The numbers may be discouraging, but in 2012, the government proposed its School+ project, which is aimed to provide more access to education and enhance the quality of education. In addition, activities like workshops and indoor sports centers were opened in October 2012 to help strengthen the components of sports, visual education, and art classes. Updated curriculum for secondary schools, the introduction of the 12th grade, vocational training, availability of books, and additional training projects for teachers were also part of the project.
The government also proposed an educational sector plan and an Educational Policy Charter for 2012-2020, outlining future plans. The main objective is to provide 12 years of free, quality education to all students. Further goals are to develop quality higher education facilities, integrate the needs of the labor market into higher education, offer high-level training for teachers and ensure effective management of the sector.

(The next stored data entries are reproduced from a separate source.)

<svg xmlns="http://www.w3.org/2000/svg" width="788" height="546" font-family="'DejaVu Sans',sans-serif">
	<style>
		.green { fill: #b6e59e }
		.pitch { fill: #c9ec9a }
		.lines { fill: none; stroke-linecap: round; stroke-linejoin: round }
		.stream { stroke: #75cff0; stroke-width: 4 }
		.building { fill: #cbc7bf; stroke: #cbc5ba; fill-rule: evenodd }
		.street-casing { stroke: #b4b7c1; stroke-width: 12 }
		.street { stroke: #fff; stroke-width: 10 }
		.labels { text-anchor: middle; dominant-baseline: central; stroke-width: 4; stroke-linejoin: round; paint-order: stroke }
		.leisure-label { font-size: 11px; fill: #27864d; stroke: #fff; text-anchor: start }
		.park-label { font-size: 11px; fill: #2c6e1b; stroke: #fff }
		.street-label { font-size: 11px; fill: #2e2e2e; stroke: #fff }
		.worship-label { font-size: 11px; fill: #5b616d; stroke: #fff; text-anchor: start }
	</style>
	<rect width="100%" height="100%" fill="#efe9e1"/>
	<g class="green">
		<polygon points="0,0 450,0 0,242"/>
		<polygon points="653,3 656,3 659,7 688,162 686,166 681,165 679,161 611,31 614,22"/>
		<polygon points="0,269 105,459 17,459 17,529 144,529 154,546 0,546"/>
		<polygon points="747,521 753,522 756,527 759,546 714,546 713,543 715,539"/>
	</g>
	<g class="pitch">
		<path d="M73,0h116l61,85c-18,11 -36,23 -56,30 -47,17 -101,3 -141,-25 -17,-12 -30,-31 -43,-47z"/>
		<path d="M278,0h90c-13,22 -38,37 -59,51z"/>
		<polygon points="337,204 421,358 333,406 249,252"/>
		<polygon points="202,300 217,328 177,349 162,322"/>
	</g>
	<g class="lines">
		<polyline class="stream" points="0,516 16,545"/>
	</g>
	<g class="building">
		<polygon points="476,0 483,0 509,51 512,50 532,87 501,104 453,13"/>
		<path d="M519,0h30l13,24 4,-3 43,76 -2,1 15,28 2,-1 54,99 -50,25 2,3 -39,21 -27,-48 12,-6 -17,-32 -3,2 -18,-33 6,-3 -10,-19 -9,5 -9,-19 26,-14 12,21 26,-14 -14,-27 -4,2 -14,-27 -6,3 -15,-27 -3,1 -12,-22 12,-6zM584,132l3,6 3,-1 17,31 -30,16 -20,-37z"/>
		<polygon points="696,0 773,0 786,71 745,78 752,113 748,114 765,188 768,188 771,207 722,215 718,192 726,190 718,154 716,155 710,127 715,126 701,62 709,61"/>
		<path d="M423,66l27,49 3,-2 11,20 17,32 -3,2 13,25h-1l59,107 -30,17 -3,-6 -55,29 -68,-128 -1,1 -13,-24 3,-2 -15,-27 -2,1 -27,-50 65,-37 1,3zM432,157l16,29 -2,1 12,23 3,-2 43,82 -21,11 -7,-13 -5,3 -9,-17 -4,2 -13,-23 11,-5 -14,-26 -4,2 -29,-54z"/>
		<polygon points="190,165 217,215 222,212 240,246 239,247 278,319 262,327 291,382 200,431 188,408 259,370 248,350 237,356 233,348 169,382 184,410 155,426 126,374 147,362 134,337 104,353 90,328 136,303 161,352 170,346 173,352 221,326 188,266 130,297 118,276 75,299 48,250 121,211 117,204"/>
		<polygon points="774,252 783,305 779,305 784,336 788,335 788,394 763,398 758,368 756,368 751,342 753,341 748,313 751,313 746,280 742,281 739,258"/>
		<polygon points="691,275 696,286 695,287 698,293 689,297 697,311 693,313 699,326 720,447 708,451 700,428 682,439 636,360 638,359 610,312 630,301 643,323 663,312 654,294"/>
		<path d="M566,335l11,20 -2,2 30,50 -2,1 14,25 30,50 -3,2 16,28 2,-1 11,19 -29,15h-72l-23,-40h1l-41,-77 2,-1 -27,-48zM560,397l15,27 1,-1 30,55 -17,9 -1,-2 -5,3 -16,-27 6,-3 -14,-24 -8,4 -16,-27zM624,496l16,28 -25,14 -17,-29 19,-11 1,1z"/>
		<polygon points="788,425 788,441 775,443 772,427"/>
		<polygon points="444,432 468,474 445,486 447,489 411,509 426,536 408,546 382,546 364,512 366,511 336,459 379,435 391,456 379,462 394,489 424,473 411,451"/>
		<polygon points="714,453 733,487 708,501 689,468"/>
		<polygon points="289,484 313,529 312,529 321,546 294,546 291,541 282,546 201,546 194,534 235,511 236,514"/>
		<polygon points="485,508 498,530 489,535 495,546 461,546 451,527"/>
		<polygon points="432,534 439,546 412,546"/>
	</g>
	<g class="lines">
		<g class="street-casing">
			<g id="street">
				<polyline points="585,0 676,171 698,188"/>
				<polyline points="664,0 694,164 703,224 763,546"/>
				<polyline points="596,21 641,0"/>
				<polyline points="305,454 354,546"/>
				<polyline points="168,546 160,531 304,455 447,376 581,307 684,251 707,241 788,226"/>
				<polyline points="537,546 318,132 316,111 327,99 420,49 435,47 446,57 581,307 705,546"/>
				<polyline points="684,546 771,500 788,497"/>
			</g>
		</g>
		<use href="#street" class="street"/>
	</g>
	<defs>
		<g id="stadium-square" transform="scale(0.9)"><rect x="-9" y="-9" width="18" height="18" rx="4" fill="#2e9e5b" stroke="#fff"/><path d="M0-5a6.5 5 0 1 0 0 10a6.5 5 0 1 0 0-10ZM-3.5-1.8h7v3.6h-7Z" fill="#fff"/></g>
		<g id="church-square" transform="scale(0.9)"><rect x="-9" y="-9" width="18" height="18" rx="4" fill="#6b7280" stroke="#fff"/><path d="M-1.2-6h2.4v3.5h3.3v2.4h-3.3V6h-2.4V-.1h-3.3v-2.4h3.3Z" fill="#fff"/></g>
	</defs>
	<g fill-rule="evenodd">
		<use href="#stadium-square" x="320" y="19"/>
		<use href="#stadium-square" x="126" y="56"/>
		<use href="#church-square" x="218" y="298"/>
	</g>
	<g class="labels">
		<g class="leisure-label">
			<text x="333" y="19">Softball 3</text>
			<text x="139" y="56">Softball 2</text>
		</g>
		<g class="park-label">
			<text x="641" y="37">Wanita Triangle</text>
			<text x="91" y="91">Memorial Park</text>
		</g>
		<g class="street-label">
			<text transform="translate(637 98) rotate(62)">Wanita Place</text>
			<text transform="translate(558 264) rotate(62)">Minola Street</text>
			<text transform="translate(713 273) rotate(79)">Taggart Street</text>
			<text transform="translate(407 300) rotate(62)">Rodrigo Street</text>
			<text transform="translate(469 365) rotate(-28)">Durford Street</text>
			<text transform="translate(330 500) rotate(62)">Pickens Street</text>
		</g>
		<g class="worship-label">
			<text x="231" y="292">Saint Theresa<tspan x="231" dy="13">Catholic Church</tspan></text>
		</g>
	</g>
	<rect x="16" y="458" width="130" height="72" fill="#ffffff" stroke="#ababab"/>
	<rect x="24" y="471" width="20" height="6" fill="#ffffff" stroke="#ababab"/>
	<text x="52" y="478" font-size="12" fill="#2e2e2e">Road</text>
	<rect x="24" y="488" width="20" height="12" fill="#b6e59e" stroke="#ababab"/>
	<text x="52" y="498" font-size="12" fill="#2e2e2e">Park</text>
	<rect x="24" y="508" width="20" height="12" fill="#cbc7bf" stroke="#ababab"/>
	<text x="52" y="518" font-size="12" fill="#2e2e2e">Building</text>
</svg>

In 2007, Sao Tome saw a steady decline in the gross primary enrollment rate. But since the implementation of the education plan starting in 2012, the number has slowly increased. Adult literacy rates have also seen improvements due to the new sector plans. In 200,1 the literacy rate was approximately 85 percent, and by 2015 it had increased to about 92 percent. Other improvements of education in Sao Tome and Principe could be from the $3.5 million World Bank grant to expand training for primary school teachers and to allow training for preschool teachers.
Currently, almost every child is enrolled in primary school, and with a new grant from the International Development Association, 267 primary teachers have received training, covering almost every unqualified primary education teacher in the country. In the past, education in Sao Tome and Principe was never a priority. But, the implementation of several new education plans and foreign funding has put education front and center.